Dear Lifetime Network,
I have the sincere intent to have children someday and there is a coin-flip chance that this child will be female, and as an Internet search inquiry tells me, Lifetime Network is the most popular network for women. From this, I examined your webpage and my discovery thereof has put me in an ethical dilemma about my intent to have children.
Your homepage advertises the following television programs: Drop Dead Diva, The Secret Sex Life of a Single Mom, Devious Maids, and Little Women: LA. Since the Internet proclaims that you are the most popular network for women, then it would be fair to reason that your network is attempting to tell my future daughter when she grows-up she can be: a diva, a shamefully sexually charged object of male fantasies, (and if she is Hispanic) a shamefully sexually charged object of male fantasies that is of a subservient and inferior race and class, or a strong provocative women who affirms her femininity by turning men into a sexual object (explicitly and ironically titled after the first-wave feminist novel Little Women). I personally perceive your network as using socially accepted notions of sexism, paternalism, classism and racism as a means towards satisfying an unbridled need for profit and this cowardice and perverse attempt at pro-women television programming is overtly unethical.
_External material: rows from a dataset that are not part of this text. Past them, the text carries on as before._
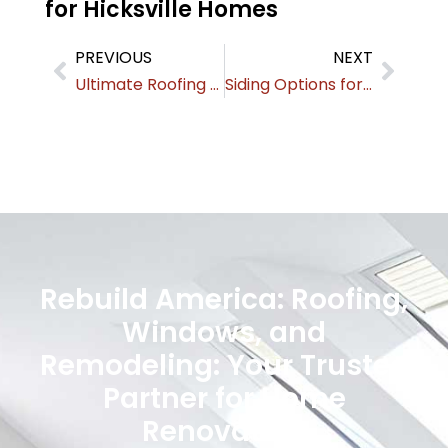
for Hicksville Homes
PREVIOUS
NEXT
Ultimate Roofing & Exterior Guide for Mineola Homeowners
Siding Options for Roslyn Homes: Styles & Cost Comparisons
Rebuild America: Roofing,
Windows, and
Remodeling: Your Trusted
Partner for Home
Renovation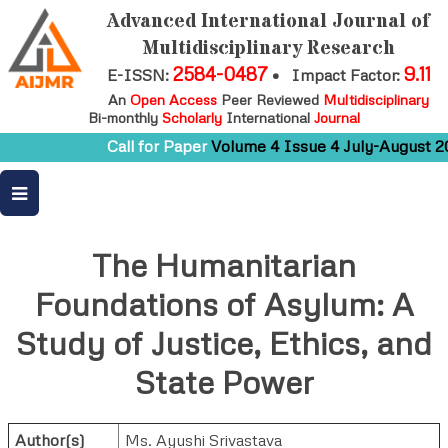
Advanced International Journal of
Multidisciplinary Research
2584-0487
9.11
E-ISSN:
•
Impact Factor:
An
Open Access
Peer Reviewed
Multidisciplinary
Bi-monthly
Scholarly
International
Journal
Call for Paper
Volume 4 Issue 4 July-August 20
The Humanitarian
Foundations of Asylum: A
Study of Justice, Ethics, and
State Power
Author(s)
Ms. Ayushi Srivastava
I am well aware of the social schema that sex sells and that if your network does not submit to this script then you will lose market share. However, passively or actively reinforcing this social norm does not require that you also explicitly promote the aforementioned ism’s of social inequality. I imagine, if I researched further, that I would find that you have some decent and acceptable programming available but, even if that is so, you have made your priorities perfectly clear.
My intent is not to just wave my finger from a moral soap-box, as that does not accomplish anything. It would be prudent for Lifetime to reexamine their mission and programming and maybe you will find that it’s possible to genuinely champion equality, while congruently pursuing profit. I hope you understand this letter and my criticism are rooted in good and optimistic intentions and I hope it can bridge us to a brighter future. And as the original Little Women book teaches us: virtue precedes wealth.